点滴も終わり、快適な日々。しかし、コンタクトレンズを入れっぱなしだったせいか、目が痛くてしかたがない。我慢の限界を超えたので、眼科外来に行くと、どうやら結膜炎らしい。もらった目薬をさしてなんとか小康状態を得た。外来のある1階をぶらぶらしていると、手術中のランプが点灯する緊急の救急外来の手術室の扉の前で、作業着のまま、神に祈るように両手を組んで、立ち尽くしている人がいた。スーツ姿の連れの人が作業着の人の背中をポンポンとたたいてイスに促そうとするが、頑として動かなかった。工事現場での事故なんだろうか、かなりショッキングなシーンだった。のほほんとした毎日を過ごしていたが、今さらながらここはERだったんだなぁ、と再認識。

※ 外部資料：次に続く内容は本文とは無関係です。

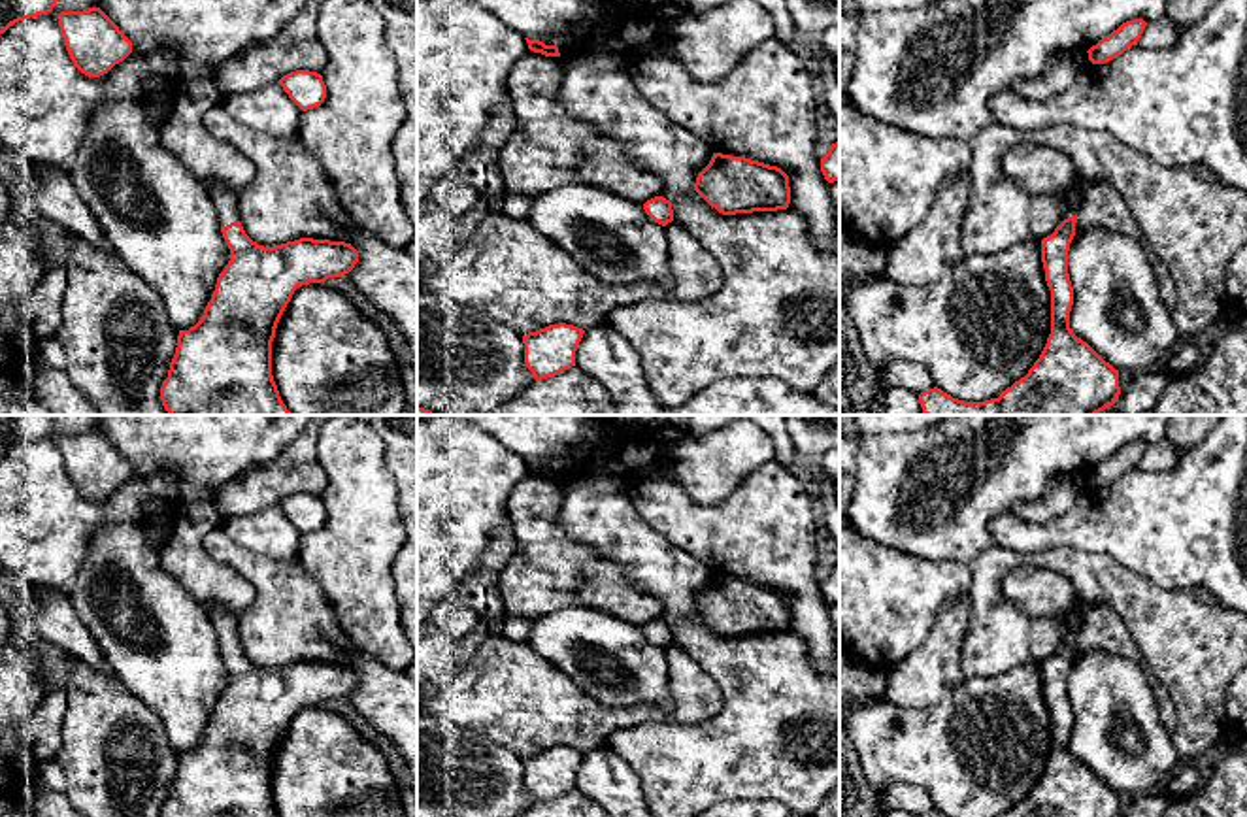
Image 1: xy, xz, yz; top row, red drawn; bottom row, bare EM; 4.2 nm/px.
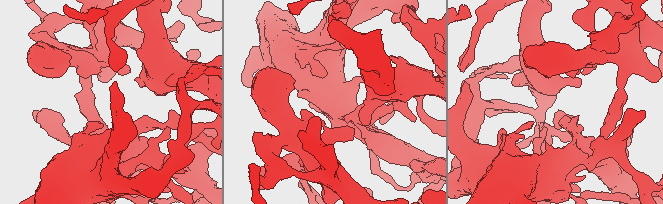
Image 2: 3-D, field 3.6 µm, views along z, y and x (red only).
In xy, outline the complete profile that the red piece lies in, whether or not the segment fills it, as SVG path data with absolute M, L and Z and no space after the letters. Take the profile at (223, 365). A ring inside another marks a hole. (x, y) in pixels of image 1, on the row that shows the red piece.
M224 185L206 187L215 209L230 260L217 277L202 319L179 330L160 400L170 415L291 415L272 375L272 342L277 323L294 291L309 283L349 274L358 251L345 242L300 238L275 247L253 242L241 223L238 192Z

お昼ちょい前、平松洋子さんが来てくださった。ちょうど昼食が運ばれてきたので、平松さんが持ってきてくださったいかなごの釘煮でごはんを食べる。横から砂原ばーちゃんが「あらっ、それなに? おいしそうね」というので、皆でわいわいつつく。いかなごの釘煮は、兵庫県の名産。神戸に住んでいたときは、誰かからもらうので毎年食べていたなぁ、などと思いを馳せる。そしたら、もみが来てくれた。今日は、土曜日なので、もみの会社は休みだ。彼女の自宅の三鷹から広尾はけっこう距離あるのに、申し訳ねー、と心の中で感謝する。夕方、宮島さんからもらったぶどうを食べる。「ちょっとコーヒー入れて」。すっかりナガハマの小間使いとなった酒井くんは、かいがいしく世話をしてくれる。私は、女性には愛想よく人当たりいいのだが、図に乗ると、鬼畜女王と呼ばれるくらい、男性には横柄な態度を取るらしい。いつも物静かな患者さん、きんさんにもぶどうをおすそわけ。ふと朝に手術室の前で見た光景が頭をよぎる。あの作業着の人の背中が脳裏から離れない。ここはERなので、しょっちゅう救急車のサイレンが聞こえてくるのだが、今までそれほど気に留めていなかったサイレンの音が妙に気になる。整形外科病棟では、ほのぼのとした時間が過ぎていくが、この建物のなかでは、いろんなドラマが繰り広げられているかと思うと、なんだかしみじみしてしまった。続く

左・普段は自転車便のバイトで都内を走り回る酒井くん。芝浦工大4年生。右・いつもおだやかな表情のきんさん。酒井くんにぶどうを食べさせてもらうの図。